→ **Actions to take**
(1) Translate the sentence "A small radio station was looking for a weekend DJ." from the passage on following up with job applicants into Spanish.
(2) Carry on the passage on following up with job applicants from the point where it stops.

→ **Passage for review**

When I was 20 I saw a job listing in the local paper. (Remember those?) A small radio station was looking for a weekend DJ. Though my radio experience to that point consisted of struggling through one news break for my college radio station, I applied.
I even got an interview. Sweet. I sent a follow-up note. I waited to hear back.
And I waited.
And I waited.
And I never heard back.
And while you might be thinking, "Who cares?" here's the thing: Thirty-five years later, I haven't forgotten, not that I didn't get the job, especially since I wasn't qualified, but that I never heard back.
That part still pisses me off.
We've all hired people we just knew would be superstars who turned out to be duds. And we've all passed on people who turned out to be superstars at another company. (If you're like me, you regret the ones you let get away more than the ones you had to let go.)
Those are big mistakes, but they pale in comparison to this:
Failing to follow up with and provide closure to every person who applies for a job.
Unfortunately, it's a mistake most companies make. John Younger, the founder of Accolo, says their research shows that over 90 percent of companies fail to provide closure to candidates who apply. "And," he says, "we've yet to meet a job seeker, hiring manager, recruiter, or company who feels that figure is off."
So why is failing to follow up with job seekers such a major mistake?
1. Failing to follow up is incredibly rude.
Say you pay me a compliment and instead of saying "Thank you," I turn and walk away. You'd be a little pissed, right?
So why, when a person pays your business the highest compliment of all--saying they would like to work for you and therefore spend more time with you than they do with their family--is it acceptable for you to ignore them and never respond?
2. Failing to follow up hurts your business.
A friend of John's is the COO for a global retailer with over 100,000 employees. When he spoke to a person who had applied for a job at one of the retailer's locations, she said she was so upset by the way she was ignored that she would never shop there again.
"The company received approximately 3.5 million job applications a year," John says. "By not providing closure, how many customers -- some of them huge fans of the brand, since most people want to work for a company they like -- did they lose?"

→ **Supplied data**
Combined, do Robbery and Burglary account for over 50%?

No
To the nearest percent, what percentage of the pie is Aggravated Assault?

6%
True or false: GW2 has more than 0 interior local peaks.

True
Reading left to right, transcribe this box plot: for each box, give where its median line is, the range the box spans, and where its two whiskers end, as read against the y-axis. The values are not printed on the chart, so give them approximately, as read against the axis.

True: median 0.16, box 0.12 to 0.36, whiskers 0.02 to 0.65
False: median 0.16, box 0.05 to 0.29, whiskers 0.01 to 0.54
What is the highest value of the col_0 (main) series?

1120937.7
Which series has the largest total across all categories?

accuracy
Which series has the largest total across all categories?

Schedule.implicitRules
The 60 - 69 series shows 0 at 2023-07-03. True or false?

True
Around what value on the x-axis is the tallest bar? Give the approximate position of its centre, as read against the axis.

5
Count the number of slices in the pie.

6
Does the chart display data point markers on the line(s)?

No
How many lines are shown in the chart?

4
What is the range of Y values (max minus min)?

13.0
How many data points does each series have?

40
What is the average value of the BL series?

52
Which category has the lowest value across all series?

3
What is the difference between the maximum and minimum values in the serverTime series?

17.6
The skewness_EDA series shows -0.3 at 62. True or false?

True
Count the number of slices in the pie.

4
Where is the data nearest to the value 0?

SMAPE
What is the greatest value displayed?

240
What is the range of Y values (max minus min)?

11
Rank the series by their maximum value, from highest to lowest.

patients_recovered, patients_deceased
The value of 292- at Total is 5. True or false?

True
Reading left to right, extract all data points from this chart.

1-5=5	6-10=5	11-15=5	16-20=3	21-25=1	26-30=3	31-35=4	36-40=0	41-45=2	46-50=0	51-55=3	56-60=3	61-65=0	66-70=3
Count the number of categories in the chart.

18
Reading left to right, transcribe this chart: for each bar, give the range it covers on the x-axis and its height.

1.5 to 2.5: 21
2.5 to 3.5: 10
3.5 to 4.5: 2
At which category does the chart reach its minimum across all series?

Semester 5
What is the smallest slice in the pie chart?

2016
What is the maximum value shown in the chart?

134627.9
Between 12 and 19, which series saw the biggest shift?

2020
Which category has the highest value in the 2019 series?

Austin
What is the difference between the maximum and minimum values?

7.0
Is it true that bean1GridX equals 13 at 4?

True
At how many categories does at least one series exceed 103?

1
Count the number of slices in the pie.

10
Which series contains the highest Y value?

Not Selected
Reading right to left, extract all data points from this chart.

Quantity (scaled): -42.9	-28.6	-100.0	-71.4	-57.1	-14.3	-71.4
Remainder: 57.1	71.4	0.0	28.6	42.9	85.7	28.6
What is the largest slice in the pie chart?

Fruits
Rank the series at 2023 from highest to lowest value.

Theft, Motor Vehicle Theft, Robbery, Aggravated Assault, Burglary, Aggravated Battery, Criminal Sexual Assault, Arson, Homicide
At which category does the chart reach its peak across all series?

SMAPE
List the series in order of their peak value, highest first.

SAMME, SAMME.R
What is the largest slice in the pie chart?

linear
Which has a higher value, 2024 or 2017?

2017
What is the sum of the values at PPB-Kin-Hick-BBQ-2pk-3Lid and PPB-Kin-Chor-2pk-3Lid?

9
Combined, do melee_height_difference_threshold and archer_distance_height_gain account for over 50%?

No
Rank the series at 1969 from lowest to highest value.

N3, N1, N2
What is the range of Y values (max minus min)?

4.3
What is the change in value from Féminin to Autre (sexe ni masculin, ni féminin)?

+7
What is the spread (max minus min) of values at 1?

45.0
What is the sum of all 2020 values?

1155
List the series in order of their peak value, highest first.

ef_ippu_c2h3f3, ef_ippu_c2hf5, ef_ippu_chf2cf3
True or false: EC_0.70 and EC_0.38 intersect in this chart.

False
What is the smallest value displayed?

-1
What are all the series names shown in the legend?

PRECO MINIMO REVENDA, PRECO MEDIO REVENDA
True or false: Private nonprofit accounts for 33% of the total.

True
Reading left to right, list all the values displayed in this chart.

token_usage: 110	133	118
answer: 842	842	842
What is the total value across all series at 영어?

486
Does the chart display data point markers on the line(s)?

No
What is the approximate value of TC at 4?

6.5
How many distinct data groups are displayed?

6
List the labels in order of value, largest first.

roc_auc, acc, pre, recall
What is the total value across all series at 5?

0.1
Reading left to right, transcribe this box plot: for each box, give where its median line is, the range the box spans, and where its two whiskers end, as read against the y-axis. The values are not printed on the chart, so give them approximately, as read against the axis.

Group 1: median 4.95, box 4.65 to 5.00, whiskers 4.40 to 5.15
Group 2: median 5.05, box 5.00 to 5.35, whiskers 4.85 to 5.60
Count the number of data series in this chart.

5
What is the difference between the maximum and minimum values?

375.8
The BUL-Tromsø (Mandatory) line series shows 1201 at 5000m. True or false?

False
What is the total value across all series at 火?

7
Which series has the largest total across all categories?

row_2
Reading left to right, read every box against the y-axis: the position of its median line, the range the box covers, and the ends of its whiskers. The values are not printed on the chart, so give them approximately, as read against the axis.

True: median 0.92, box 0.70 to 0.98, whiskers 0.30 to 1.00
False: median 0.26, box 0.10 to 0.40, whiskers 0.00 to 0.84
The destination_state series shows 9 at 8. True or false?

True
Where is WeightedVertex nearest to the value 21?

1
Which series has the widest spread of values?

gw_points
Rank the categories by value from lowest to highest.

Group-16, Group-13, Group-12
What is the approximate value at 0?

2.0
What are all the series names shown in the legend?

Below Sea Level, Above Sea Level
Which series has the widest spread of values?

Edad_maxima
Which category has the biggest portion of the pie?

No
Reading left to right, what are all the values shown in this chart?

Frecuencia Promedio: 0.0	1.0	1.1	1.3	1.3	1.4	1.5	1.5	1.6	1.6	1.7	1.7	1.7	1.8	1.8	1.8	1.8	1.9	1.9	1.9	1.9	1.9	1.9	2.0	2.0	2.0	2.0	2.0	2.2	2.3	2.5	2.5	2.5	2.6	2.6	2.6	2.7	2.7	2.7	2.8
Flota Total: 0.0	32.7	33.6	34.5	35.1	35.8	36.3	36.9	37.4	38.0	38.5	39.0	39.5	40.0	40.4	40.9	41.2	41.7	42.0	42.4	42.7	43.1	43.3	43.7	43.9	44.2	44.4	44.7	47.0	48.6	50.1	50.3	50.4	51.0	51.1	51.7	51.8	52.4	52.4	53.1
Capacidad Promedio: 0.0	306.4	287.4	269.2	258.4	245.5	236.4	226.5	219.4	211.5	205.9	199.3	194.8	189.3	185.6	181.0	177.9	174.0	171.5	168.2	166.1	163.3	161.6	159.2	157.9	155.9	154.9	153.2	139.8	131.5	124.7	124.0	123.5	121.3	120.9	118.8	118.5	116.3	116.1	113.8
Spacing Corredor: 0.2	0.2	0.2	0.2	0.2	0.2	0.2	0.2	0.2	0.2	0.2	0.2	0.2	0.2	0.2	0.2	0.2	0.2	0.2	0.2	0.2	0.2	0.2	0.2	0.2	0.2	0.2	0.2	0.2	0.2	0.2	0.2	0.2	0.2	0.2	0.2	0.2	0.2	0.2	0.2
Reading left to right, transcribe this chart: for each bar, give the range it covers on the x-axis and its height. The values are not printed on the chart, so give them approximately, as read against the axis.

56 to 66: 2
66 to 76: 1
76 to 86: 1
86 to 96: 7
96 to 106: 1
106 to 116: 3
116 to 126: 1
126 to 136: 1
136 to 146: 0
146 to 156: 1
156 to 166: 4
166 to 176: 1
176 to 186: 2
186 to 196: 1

→ **Answers for each item**
(1) Una pequeña emisora de radio buscaba un DJ para los fines de semana.

(2)
The same principle extends to a small business in a small town. Say I apply for a job at your company. I'm excited. I'm hopeful. I want to work for you. I tell my friends I applied.
You don't respond. I'm in limbo until, eventually, I realize you never will.
My friends ask how it turned out. I tell them I never heard from you--not even a perfunctory "Thanks, but no thanks."
What happens then to the way people perceive your company? Of course you'll never know, because unlike customers who have a problem with your products or services, I won't complain. My friends won't complain.
We won't complain to you, but I promise we'll complain about you.
3. Following up is the right thing to do, and you should always try to do the right thing.
Before you post your next opening, determine how you will close the loop with everyone who responds or applies.
Maybe you'll use an automated hiring and notification system. Maybe you'll do it manually. How you close the loop doesn't matter, as long as you are unfailingly prompt, courteous, and respectful. Deciding which tools or processes to use isn't as important as deciding that you will always respond to every single person who wants to work for you.
They've hung themselves out there, professionally and emotionally, by applying--so never leave them hanging.
Besides the fact it's the right thing to do, don't forget that if you do leave them hanging, like me, they will never forget.